Борис искоса взглянул на нее, и она весело перехватила его оценивающий взгляд. «Четыре, — подумал он. — Нет, может быть, и все шесть!»
— Не знаю, — сказал он. — Правда, не знаю.
— Представь себе… — она сделала кокетливую паузу. — Ты у меня одиннадцатый.
«Ого!» — невольно подумал он и снова сильно расстроился. У нее было с чем сравнивать; он отчетливо увидел их всех, десятерых: загорелых, мужественных, с легкими циничными морщинками вокруг глаз, опытных, и он, поеживаясь, приближался к их компании (все это имело отдаленное сходство с композицией знаменитой картины Иванова): худой, совсем белый, с бородавкой на кисти левой руки, которую он совсем замучил, затеребил, затерзал, стараясь от нее отделаться, оторвать, но она не отрывалась, а только багровела и кровоточила с одного бока… Компания приветствовала его непристойными жестами, грубым хохотом и насмешливыми выкриками:
— Ну ты, парень, даешь!
— Ну ты силен!
— Ну ты просто чемпион!
Недоумевая по поводу его молчания, она спросила его со смешком:
— Ты думаешь, это слишком много?
— Да, нет, — пожал он плечами. — Тебе сколько лет?
— Двадцать три.
— Ну тогда даже просто немного, — заключил он не без намерения уязвить. И в самом деле, это ее уязвило. Должно быть, она находила, что ей идет это число, не слишком безумное для того, чтобы иметь основания себя не уважать, но в то же время не слишком мизерное для того, чтобы можно было ее упрекнуть за «бесцельно прожитые годы»…

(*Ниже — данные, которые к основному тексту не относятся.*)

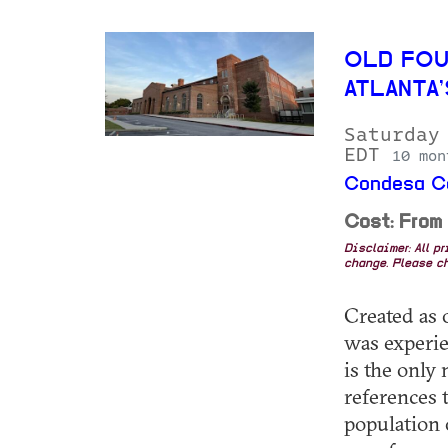
OLD FOU
ATLANTA
Saturday
EDT
10 mon
Condesa Co
Cost: From
Disclaimer: All p
change. Please ch
Created as o
was experie
is the only
references 
population 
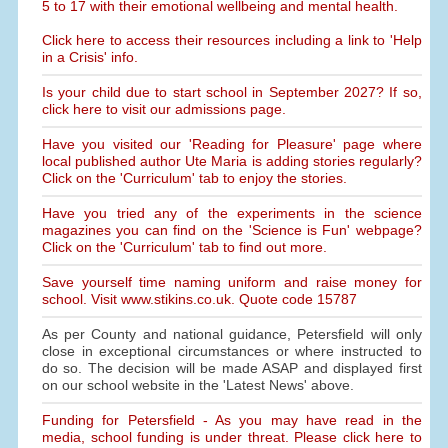
5 to 17 with their emotional wellbeing and mental health.
Click here to access their resources including a link to 'Help
in a Crisis' info.
Is your child due to start school in September 2027? If so,
click here to visit our admissions page.
Have you visited our 'Reading for Pleasure' page where
local published author Ute Maria is adding stories regularly?
Click on the 'Curriculum' tab to enjoy the stories.
Have you tried any of the experiments in the science
magazines you can find on the 'Science is Fun' webpage?
Click on the 'Curriculum' tab to find out more.
Save yourself time naming uniform and raise money for
school. Visit www.stikins.co.uk. Quote code 15787
As per County and national guidance, Petersfield will only
close in exceptional circumstances or where instructed to
do so. The decision will be made ASAP and displayed first
on our school website in the 'Latest News' above.
Funding for Petersfield - As you may have read in the
media, school funding is under threat. Please click here to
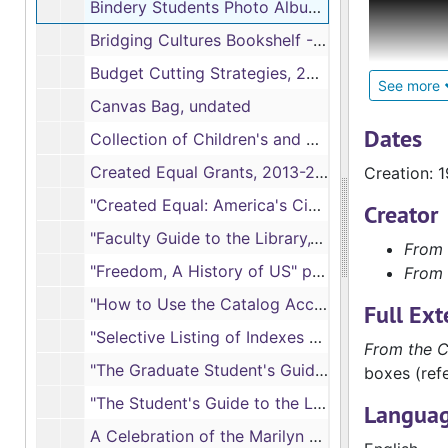
Bindery Students Photo Album, 1989-2003
Faculty Fi
Bridging Cultures Bookshelf -Muslim Journey, 2012-2013
faculty co
Budget Cutting Strategies, 2009-02
faculty ma
See more
Canvas Bag, undated
significan
descriptio
Dates
Collection of Children's and Young Adult Books Reports, 2001-2002
Created Equal Grants, 2013-2016
Creation: 
Faculty an
publicatio
"Created Equal: America's Civil Rights Struggle" Film Showings Poster, 2014
Creator
served or a
"Faculty Guide to the Library," 1982-1985, 1986-1987
From 
"Freedom, A History of US" poster, 2005
From 
Administra
as inform
"How to Use the Catalog Access System," Spring 1981 and Fall 1986
Full Ext
"Selective Listing of Indexes and Abstracts," 1982-1983
Program An
From the C
"The Graduate Student's Guide to the Library," 1982-1983, 1984- 1985,1986-1987
various fa
boxes (refe
"The Student's Guide to the Library," 1977-1978, 1980, 1982- 1985, 1986-1987
Languag
Newsletter
A Celebration of the Marilyn J. Lass Endowment Program, January 2006 (2 copies)
library an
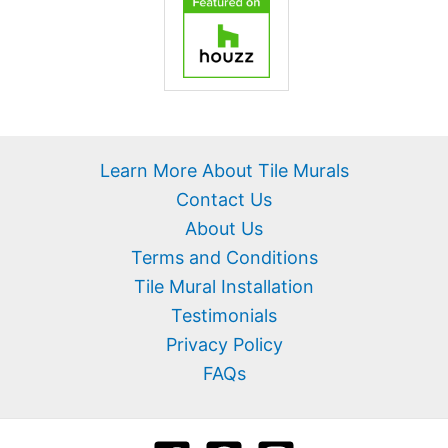
Learn More About Tile Murals
Contact Us
About Us
Terms and Conditions
Tile Mural Installation
Testimonials
Privacy Policy
FAQs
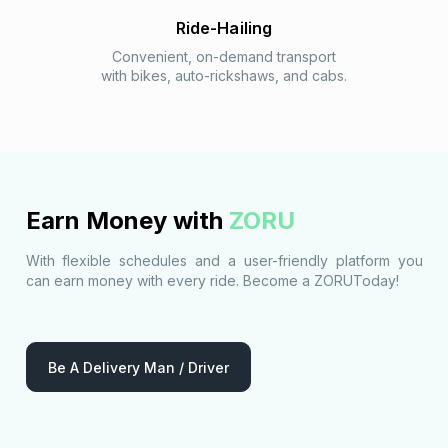
Ride-Hailing
Convenient, on-demand transport
with bikes, auto-rickshaws, and cabs.
Earn Money with
ZORU
With flexible schedules and a user-friendly platform you
can earn money with every ride. Become a ZORUToday!
Be A Delivery Man / Driver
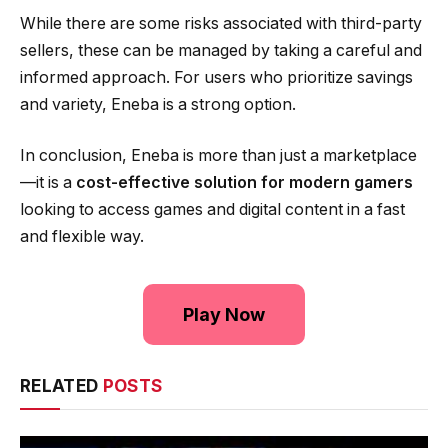
While there are some risks associated with third-party
sellers, these can be managed by taking a careful and
informed approach. For users who prioritize savings
and variety, Eneba is a strong option.
In conclusion, Eneba is more than just a marketplace
—it is a
cost-effective solution for modern gamers
looking to access games and digital content in a fast
and flexible way.
Play Now
RELATED
POSTS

— Видишь ли, — сказала она серьезно, нахмурив лобик, — есть женщины, которые спят только с теми, которых любят любовью под названием «по гроб жизни». Есть другие, которые спят со всеми… Ну, так вот, я принадлежу к третьим, — засмеялась она, — из чего следует, что ты мне нравишься… Ты, правда, очень милый, — добавила она, дотронувшись ладошкой до его щеки.
— Ты мне тоже нравишься, — сказал Борис, которому ее размышления о любви показались в тот момент смелыми и даже глубокими. — Кстати, я так и не знаю, как тебя зовут…
Впоследствии он не раз возвращался мыслью к этому эпизоду и находил нечто символическое в том, что впервые в жизни он познал не просто Наташу, Катю, Лизу или Марину (между прочим, у нее оказалось как раз это безвкусное и приторное, как малиновый сироп, имя), а безымянную женщину или Женщину. Заботясь, как всякий мыслящий человек, о приведении в порядок и гармонизации параметров своей биографии, Борис Собакин расценивал это событие как определенную удачу.